Records for processing section start

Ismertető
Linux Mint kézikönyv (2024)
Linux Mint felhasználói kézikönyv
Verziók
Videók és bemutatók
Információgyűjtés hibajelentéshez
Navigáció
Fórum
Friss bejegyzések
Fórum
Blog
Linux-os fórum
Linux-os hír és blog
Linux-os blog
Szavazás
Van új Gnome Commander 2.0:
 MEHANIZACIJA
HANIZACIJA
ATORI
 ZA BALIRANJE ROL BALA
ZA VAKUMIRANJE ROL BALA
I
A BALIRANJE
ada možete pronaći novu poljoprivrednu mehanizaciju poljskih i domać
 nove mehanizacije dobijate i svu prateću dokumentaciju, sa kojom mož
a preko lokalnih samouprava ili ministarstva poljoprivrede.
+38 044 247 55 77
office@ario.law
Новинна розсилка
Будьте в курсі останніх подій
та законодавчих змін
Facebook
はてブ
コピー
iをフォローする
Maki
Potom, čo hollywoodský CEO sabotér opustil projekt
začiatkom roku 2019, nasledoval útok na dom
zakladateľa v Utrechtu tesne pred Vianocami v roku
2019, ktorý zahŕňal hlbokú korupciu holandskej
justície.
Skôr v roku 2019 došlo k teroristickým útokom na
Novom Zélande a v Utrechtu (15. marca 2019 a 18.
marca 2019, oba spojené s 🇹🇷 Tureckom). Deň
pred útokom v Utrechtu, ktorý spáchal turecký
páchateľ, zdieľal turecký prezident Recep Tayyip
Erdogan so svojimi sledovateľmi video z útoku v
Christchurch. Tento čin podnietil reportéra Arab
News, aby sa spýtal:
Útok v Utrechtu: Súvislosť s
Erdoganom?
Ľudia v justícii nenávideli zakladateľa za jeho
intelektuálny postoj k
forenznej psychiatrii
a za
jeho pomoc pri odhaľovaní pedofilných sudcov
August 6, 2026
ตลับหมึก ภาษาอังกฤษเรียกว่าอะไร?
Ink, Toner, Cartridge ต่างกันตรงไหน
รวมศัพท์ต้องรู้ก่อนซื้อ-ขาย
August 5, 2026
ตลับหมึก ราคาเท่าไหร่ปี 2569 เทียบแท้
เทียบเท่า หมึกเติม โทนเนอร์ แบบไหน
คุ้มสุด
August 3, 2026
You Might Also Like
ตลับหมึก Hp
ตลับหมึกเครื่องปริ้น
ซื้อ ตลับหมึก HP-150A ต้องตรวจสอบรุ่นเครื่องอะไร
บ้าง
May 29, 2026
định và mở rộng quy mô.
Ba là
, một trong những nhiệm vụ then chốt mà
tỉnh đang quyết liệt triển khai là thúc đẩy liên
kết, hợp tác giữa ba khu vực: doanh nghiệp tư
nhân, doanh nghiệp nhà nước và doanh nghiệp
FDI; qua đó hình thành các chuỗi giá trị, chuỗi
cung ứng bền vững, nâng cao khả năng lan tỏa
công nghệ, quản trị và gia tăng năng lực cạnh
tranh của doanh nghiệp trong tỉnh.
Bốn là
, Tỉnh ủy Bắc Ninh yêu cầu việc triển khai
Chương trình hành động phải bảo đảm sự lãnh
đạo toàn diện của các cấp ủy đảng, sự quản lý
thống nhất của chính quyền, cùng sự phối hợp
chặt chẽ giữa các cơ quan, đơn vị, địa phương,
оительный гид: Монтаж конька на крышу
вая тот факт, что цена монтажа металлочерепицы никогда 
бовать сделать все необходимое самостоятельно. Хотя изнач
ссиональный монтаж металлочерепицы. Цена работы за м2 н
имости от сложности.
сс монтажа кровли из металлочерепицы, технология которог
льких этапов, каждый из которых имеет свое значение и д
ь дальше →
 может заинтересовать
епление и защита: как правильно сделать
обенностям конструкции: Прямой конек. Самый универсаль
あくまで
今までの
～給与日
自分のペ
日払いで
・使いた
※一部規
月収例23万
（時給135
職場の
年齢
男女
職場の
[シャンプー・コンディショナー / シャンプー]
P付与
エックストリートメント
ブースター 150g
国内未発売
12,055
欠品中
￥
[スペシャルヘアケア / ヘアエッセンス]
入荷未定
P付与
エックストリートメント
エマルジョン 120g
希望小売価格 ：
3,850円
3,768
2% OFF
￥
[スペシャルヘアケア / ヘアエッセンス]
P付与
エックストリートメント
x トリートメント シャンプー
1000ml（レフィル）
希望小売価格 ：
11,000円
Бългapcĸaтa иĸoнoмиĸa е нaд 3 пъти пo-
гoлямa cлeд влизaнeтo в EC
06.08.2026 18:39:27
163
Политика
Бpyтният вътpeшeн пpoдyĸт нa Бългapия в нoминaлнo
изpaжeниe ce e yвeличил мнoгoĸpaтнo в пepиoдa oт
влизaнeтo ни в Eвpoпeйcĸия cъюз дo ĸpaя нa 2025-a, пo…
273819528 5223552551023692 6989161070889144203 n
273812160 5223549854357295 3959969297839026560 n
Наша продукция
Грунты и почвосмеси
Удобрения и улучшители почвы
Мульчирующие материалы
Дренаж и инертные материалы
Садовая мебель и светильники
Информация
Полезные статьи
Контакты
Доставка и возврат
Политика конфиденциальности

Records for processing section end

Aim of the exercise: Your response must contain all of the records, copied exactly.

Completed task:
Ismertető
Linux Mint kézikönyv (2024)
Linux Mint felhasználói kézikönyv
Verziók
Videók és bemutatók
Információgyűjtés hibajelentéshez
Navigáció
Fórum
Friss bejegyzések
Fórum
Blog
Linux-os fórum
Linux-os hír és blog
Linux-os blog
Szavazás
Van új Gnome Commander 2.0:
 MEHANIZACIJA
HANIZACIJA
ATORI
 ZA BALIRANJE ROL BALA
ZA VAKUMIRANJE ROL BALA
I
A BALIRANJE
ada možete pronaći novu poljoprivrednu mehanizaciju poljskih i domać
 nove mehanizacije dobijate i svu prateću dokumentaciju, sa kojom mož
a preko lokalnih samouprava ili ministarstva poljoprivrede.
+38 044 247 55 77
office@ario.law
Новинна розсилка
Будьте в курсі останніх подій
та законодавчих змін
Facebook
はてブ
コピー
iをフォローする
Maki
Potom, čo hollywoodský CEO sabotér opustil projekt
začiatkom roku 2019, nasledoval útok na dom
zakladateľa v Utrechtu tesne pred Vianocami v roku
2019, ktorý zahŕňal hlbokú korupciu holandskej
justície.
Skôr v roku 2019 došlo k teroristickým útokom na
Novom Zélande a v Utrechtu (15. marca 2019 a 18.
marca 2019, oba spojené s 🇹🇷 Tureckom). Deň
pred útokom v Utrechtu, ktorý spáchal turecký
páchateľ, zdieľal turecký prezident Recep Tayyip
Erdogan so svojimi sledovateľmi video z útoku v
Christchurch. Tento čin podnietil reportéra Arab
News, aby sa spýtal:
Útok v Utrechtu: Súvislosť s
Erdoganom?
Ľudia v justícii nenávideli zakladateľa za jeho
intelektuálny postoj k
forenznej psychiatrii
a za
jeho pomoc pri odhaľovaní pedofilných sudcov
August 6, 2026
ตลับหมึก ภาษาอังกฤษเรียกว่าอะไร?
Ink, Toner, Cartridge ต่างกันตรงไหน
รวมศัพท์ต้องรู้ก่อนซื้อ-ขาย
August 5, 2026
ตลับหมึก ราคาเท่าไหร่ปี 2569 เทียบแท้
เทียบเท่า หมึกเติม โทนเนอร์ แบบไหน
คุ้มสุด
August 3, 2026
You Might Also Like
ตลับหมึก Hp
ตลับหมึกเครื่องปริ้น
ซื้อ ตลับหมึก HP-150A ต้องตรวจสอบรุ่นเครื่องอะไร
บ้าง
May 29, 2026
định và mở rộng quy mô.
Ba là
, một trong những nhiệm vụ then chốt mà
tỉnh đang quyết liệt triển khai là thúc đẩy liên
kết, hợp tác giữa ba khu vực: doanh nghiệp tư
nhân, doanh nghiệp nhà nước và doanh nghiệp
FDI; qua đó hình thành các chuỗi giá trị, chuỗi
cung ứng bền vững, nâng cao khả năng lan tỏa
công nghệ, quản trị và gia tăng năng lực cạnh
tranh của doanh nghiệp trong tỉnh.
Bốn là
, Tỉnh ủy Bắc Ninh yêu cầu việc triển khai
Chương trình hành động phải bảo đảm sự lãnh
đạo toàn diện của các cấp ủy đảng, sự quản lý
thống nhất của chính quyền, cùng sự phối hợp
chặt chẽ giữa các cơ quan, đơn vị, địa phương,
оительный гид: Монтаж конька на крышу
вая тот факт, что цена монтажа металлочерепицы никогда 
бовать сделать все необходимое самостоятельно. Хотя изнач
ссиональный монтаж металлочерепицы. Цена работы за м2 н
имости от сложности.
сс монтажа кровли из металлочерепицы, технология которог
льких этапов, каждый из которых имеет свое значение и д
ь дальше →
 может заинтересовать
епление и защита: как правильно сделать
обенностям конструкции: Прямой конек. Самый универсаль
あくまで
今までの
～給与日
自分のペ
日払いで
・使いた
※一部規
月収例23万
（時給135
職場の
年齢
男女
職場の
[シャンプー・コンディショナー / シャンプー]
P付与
エックストリートメント
ブースター 150g
国内未発売
12,055
欠品中
￥
[スペシャルヘアケア / ヘアエッセンス]
入荷未定
P付与
エックストリートメント
エマルジョン 120g
希望小売価格 ：
3,850円
3,768
2% OFF
￥
[スペシャルヘアケア / ヘアエッセンス]
P付与
エックストリートメント
x トリートメント シャンプー
1000ml（レフィル）
希望小売価格 ：
11,000円
Бългapcĸaтa иĸoнoмиĸa е нaд 3 пъти пo-
гoлямa cлeд влизaнeтo в EC
06.08.2026 18:39:27
163
Политика
Бpyтният вътpeшeн пpoдyĸт нa Бългapия в нoминaлнo
изpaжeниe ce e yвeличил мнoгoĸpaтнo в пepиoдa oт
влизaнeтo ни в Eвpoпeйcĸия cъюз дo ĸpaя нa 2025-a, пo…
273819528 5223552551023692 6989161070889144203 n
273812160 5223549854357295 3959969297839026560 n
Наша продукция
Грунты и почвосмеси
Удобрения и улучшители почвы
Мульчирующие материалы
Дренаж и инертные материалы
Садовая мебель и светильники
Информация
Полезные статьи
Контакты
Доставка и возврат
Политика конфиденциальности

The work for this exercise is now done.